La grève et la manifestation du 5 mai avaient très largement dépassé les espérances des directions syndicales. Trêve de fin d’année et vacances bien méritées derrière nous, le constat reste le même : ça va mal, très mal, et la situation va encore s’aggraver. Faut-il nous y résigner ? Que non ! L’heure est (re)venue de nous mobiliser. Car nous pouvons changer le cours des choses.
Météo maussade
Depuis trente ans, l’enseignement subit une météo aussi pourrie que cet été. Excepté les quelques timides éclaircies des micro refinancements, le ciel de l’Ecole est plombé :
– classes surchargées,
– mauvais rapport des jeunes au savoir et au travail scolaire,
– « incivilités » et violences, guerre d’usure permanente,
– classes ghettos littéralement ingérables,
– absentéisme et décrochage alarmants,
– réforme du premier degré secondaire aux effets pervers,
– catastrophe scolaire (inégalités record),
– misère matérielle des écoles,
– débuts de carrière relevant du parcours du combattant,
– hold-up sur les DPPR,
– salaires mis sous pression,
– alourdissement de la part administrative du travail des enseignants,
– difficultés dues à l’approche par compétences,
– contrôle de type managérial de plus en plus contraignant,
– appels toujours plus pressants au bénévolat,
– concurrences entre écoles, entre 36 formes de formations,
– misère des cours généraux dans le qualifiant,
– etc.
Sentiment d’impuissance, démotivation et fatigue nous gagnent.
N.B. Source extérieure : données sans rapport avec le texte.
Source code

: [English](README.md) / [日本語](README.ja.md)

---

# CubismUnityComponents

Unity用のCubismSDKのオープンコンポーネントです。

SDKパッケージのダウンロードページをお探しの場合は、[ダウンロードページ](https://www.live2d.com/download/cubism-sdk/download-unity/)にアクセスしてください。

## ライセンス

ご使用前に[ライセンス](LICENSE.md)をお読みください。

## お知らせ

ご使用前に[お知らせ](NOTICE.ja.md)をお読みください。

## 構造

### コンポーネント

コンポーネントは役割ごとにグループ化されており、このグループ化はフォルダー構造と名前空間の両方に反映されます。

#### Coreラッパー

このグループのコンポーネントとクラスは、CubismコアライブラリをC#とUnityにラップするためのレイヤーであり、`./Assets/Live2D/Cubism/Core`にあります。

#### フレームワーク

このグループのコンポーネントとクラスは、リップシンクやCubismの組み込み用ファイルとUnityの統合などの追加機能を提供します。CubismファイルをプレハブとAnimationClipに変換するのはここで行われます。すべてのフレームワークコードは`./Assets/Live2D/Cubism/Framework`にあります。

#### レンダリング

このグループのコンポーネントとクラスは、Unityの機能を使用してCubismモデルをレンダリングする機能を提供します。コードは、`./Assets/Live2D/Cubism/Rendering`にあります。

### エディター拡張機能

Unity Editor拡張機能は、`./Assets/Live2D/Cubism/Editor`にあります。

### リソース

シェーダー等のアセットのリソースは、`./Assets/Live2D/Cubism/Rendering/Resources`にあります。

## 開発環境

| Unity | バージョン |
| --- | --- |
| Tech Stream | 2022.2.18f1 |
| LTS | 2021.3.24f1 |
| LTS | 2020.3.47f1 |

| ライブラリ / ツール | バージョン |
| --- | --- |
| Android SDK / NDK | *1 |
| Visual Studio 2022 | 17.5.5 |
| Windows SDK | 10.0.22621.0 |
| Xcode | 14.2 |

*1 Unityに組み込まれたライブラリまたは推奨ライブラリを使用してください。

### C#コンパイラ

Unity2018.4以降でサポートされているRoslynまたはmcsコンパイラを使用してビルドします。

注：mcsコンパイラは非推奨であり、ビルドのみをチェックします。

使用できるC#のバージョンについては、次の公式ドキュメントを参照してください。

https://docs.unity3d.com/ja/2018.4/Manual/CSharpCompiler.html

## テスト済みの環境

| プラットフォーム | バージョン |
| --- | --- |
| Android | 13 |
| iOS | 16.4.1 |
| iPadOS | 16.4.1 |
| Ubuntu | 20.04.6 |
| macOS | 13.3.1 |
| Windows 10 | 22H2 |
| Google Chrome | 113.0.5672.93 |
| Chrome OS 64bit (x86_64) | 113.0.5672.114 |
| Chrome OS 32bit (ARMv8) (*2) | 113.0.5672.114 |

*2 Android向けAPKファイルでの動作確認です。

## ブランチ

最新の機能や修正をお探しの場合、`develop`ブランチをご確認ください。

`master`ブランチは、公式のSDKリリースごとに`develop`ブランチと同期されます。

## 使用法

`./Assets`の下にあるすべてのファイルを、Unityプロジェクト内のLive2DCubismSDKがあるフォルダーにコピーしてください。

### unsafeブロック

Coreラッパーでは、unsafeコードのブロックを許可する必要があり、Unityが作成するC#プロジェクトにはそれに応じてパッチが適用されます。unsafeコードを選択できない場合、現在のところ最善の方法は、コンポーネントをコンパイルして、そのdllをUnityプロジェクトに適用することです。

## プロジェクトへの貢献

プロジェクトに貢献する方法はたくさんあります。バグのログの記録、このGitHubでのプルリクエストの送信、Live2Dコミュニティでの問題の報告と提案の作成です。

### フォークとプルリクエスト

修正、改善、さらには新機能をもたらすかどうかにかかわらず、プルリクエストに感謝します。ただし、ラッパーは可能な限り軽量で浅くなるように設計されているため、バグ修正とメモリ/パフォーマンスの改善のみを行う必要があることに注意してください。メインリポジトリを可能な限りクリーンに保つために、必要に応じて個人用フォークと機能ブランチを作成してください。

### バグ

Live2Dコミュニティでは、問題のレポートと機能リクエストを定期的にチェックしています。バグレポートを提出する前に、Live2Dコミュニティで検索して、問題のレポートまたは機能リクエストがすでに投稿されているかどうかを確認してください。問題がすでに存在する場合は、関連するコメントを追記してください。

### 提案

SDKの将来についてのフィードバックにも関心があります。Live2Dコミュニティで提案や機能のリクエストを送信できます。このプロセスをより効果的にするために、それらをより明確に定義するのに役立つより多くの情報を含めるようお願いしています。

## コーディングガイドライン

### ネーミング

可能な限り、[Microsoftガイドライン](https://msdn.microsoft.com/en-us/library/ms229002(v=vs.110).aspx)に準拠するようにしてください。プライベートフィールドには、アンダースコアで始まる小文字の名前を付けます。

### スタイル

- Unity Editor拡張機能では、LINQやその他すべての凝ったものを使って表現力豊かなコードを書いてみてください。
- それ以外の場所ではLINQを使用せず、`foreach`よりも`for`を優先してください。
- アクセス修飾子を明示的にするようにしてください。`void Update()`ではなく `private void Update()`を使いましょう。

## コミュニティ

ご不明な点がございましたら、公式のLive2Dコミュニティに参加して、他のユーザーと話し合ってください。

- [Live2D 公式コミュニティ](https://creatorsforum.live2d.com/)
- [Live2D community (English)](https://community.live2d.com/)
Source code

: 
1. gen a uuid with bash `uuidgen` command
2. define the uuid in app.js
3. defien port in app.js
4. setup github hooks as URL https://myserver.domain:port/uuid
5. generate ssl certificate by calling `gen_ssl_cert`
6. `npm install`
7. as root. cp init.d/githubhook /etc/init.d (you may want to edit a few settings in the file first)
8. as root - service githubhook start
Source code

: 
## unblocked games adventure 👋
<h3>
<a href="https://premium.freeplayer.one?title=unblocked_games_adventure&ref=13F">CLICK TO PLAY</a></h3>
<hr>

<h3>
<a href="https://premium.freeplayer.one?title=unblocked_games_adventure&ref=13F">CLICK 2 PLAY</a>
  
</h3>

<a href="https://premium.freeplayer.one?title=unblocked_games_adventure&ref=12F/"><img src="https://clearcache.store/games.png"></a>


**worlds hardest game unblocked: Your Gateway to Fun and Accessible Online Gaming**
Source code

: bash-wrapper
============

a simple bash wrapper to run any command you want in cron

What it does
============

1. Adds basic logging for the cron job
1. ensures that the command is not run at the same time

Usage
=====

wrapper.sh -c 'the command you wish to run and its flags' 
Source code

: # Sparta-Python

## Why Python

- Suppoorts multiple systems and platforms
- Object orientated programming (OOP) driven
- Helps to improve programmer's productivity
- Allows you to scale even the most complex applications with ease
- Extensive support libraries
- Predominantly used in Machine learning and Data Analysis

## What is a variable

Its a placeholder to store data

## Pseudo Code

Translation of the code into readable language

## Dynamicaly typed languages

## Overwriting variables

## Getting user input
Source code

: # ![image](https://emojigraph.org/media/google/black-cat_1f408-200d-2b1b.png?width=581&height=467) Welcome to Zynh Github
Les jeunes fuient le métier. La pénurie s’étend même à des cours comme le français…
D’où vient ce temps pourri ?
Plus ou moins directement, tout ce dont nous souffrons est la conséquence du triomphe du néolibéralisme. Aux années ’50, ’60 et ’70, les « Trente Glorieuses », ère de progrès social et de démocratisation, ont en effet succédé :
– des coupes sombres dans les services publics (enseignement : de 7 à 5% du PIB) ;
– des pertes d’emplois (d’où classes et charges plus lourdes) ;
– la création d’un chômage de masse structurel et des coupes sombres dans les dépenses sociales ;
– la précarisation de plus en plus de familles et d’enfants, ce qui ne reste pas au vestiaire de l’école ;
– une idéologie dominante, marchande, individualiste, violente, à l’exact opposé de l’état d’esprit propice à l’apprentissage.
De nouveaux nuages s’amoncellent sur nos têtes
Le pire reste sans doute à venir :
– pour payer des crises à répétition que nous n’avons ni voulues ni organisées, les banquiers, financiers, industriels de tous poils… et leurs valets politiques nous préparent à une nouvelle vague d’austérité (qui frappe déjà les peuples grec, irlandais, portugais) ;
– l’actualité belgo-belge n’annonce rien de bon : tout indique qu’on va vers plus de séparatisme, plus d’égoïsme, donc plus de difficultés pour le maillon faible actuel qu’est la fédération Bruxelles-Wallonie ;
– la vie des classes populaire et moyenne va passablement se durcir, et ça aura des conséquences sur l’attitude des jeunes à l’école ;
– le niveau de vie et les conditions de travail des enseignants seront encore attaqués ;
– les pouvoirs économiques tendront à utiliser toujours plus l’Ecole à leurs seules fins : préparer la main d’œuvre flexible et docile dont ils rêvent. Il ne faudra pas interpréter autrement la réforme des CPU, l’extension de la formation en alternance, etc.
Alors, on se flingue ?
Une chose est certaine : nous ne devons rien attendre des pouvoirs établis, qu’ils soient économiques, politiques ou pédagogiques ; jamais on ne les a vus et on ne les verra se remettre spontanément en cause.
Le salut ne viendra que de nous, la « base ». A quelles conditions ?
– ne pas se laisser exagérément distraire par les réformettes en cours : pour nécessaires qu’elles soient, les réflexions actuelles sur les inscriptions, la formation initiale des profs, etc. n’auront que des effets marginaux tant que le système dans son ensemble ne sera pas repensé ;
– sortir de notre corporatisme, unir notre combat pour une Ecole démocratique aux autres luttes sociales, car elles sont indissociables ;
– croire que c’est possible, car nous formons un corps social important ;
– croire que c’est possible, car le temps est aux révolutions qui gagnent contre toute attente (Tunisie, Egypte, Amérique Latine) ;
– croire que c’est possible, si les directions syndicales font ce qu’elles ont annoncé au printemps : rester en éveil et prêtes à mobiliser (le succès du 5 mai dernier doit les y encourager) ;
– nous préparer et nous former, car le combat est aussi idéologique, il demande une connaissance et une compréhension du monde : c’est tout l’enjeu des « 6 heures pour l’Ecole démocratique » auxquelles nous vous convions le samedi 22 octobre.